Yayasan Asshiddiq Soroti Kecanduan Gadget dan Bullying sebagai Ancaman di Sekolah

Kecanduan gadget dan praktik bullying atau perundungan dinilai menjadi dua persoalan serius yang kian marak di dunia pendidikan. Fenomena ini turut menjadi perhatian Yayasan Asshiddiq Peduli Umat melalui unit pendidikan PGIT, TKIT, SDIT, dan SMP Islam Asshiddiq di Bone.

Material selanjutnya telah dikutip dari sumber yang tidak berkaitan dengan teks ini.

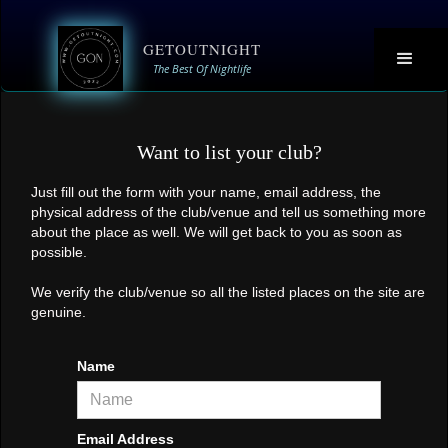
GETOUTNIGHT
The Best Of Nightlife
Want to list your club?
Just fill out the form with your name, email address, the
physical address of the club/venue and tell us something more
about the place as well. We will get back to you as soon as
possible.
We verify the club/venue so all the listed places on the site are
genuine.
Name
Email Address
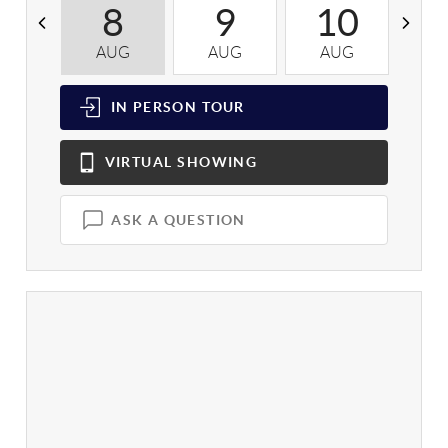
8
9
10
AUG
AUG
AUG
A
IN PERSON
TOUR
VIRTUAL
SHOWING
ASK A QUESTION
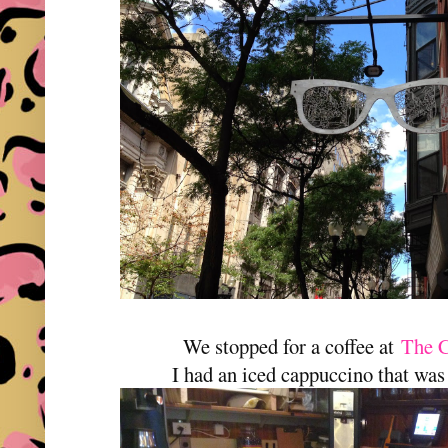
We stopped for a coffee at
The C
I had an iced cappuccino that was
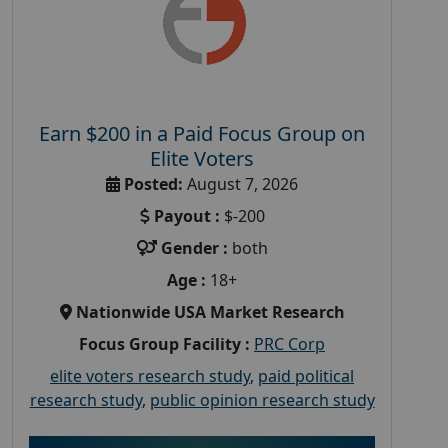
Earn $200 in a Paid Focus Group on
Elite Voters
Posted:
August 7, 2026
Payout :
$-200
Gender :
both
Age :
18+
Nationwide USA Market Research
Focus Group Facility :
PRC Corp
elite voters research study
,
paid political
research study
,
public opinion research study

Berdasarkan hasil assessment yang dilakukan yayasan, ditemukan sejumlah siswa menunjukkan gejala kelelahan saat belajar, seperti lemas, mengantuk, kurang ceria, dan sulit fokus di kelas. Kondisi tersebut disebut dipicu kebiasaan bermain handphone hingga larut malam tanpa pengawasan orang tua.

Ketua Yayasan Asshiddiq Peduli Umat, Ismail, S.Pd.I, menyatakan kecanduan gadget pada anak sudah berada pada tahap mengkhawatirkan. Ia menyebut banyak anak bermain handphone hingga tengah malam, sehingga keesokan harinya datang ke sekolah dalam kondisi lelah dan tidak siap menerima pelajaran. Pernyataan itu disampaikan Ismail saat menjadi narasumber Bincang Siang RRI Bone, Rabu (4/2/2026).

Menurut Ismail, kebiasaan tersebut berdampak langsung pada kesehatan fisik, kestabilan emosi, hingga prestasi belajar siswa. Anak dinilai dapat menjadi kurang fokus, mudah tersinggung, dan kehilangan semangat belajar apabila dibiarkan tanpa pendampingan serta pengawasan yang memadai dari orang tua.

Selain adiksi gadget, yayasan juga menaruh perhatian pada kasus bullying. Bentuk perundungan yang ditemukan beragam, mulai dari mengganggu teman, perilaku iseng berlebihan, hingga tindakan fisik seperti memukul. Pihak sekolah memantau setiap perilaku untuk memastikan apakah terjadi sesaat atau berulang sehingga memerlukan penanganan khusus.

Untuk menangani persoalan tersebut, yayasan melakukan pendataan dan pendampingan secara menyeluruh. Sekolah tidak hanya mencatat gejala yang tampak di kelas, tetapi juga menggali akar persoalan melalui assessment psikologis yang terukur, dengan menyiapkan guru Bimbingan Konseling (BK) berkualifikasi sarjana hingga magister psikologi.

Ismail menambahkan, tantangan yang kerap dihadapi adalah penolakan sebagian orang tua terhadap hasil assessment yang disampaikan sekolah. Ia menegaskan pihaknya tidak bermaksud menghakimi, melainkan menyampaikan kondisi riil anak agar dapat ditangani bersama demi tumbuh kembang siswa yang lebih baik, baik secara akademik maupun psikologis.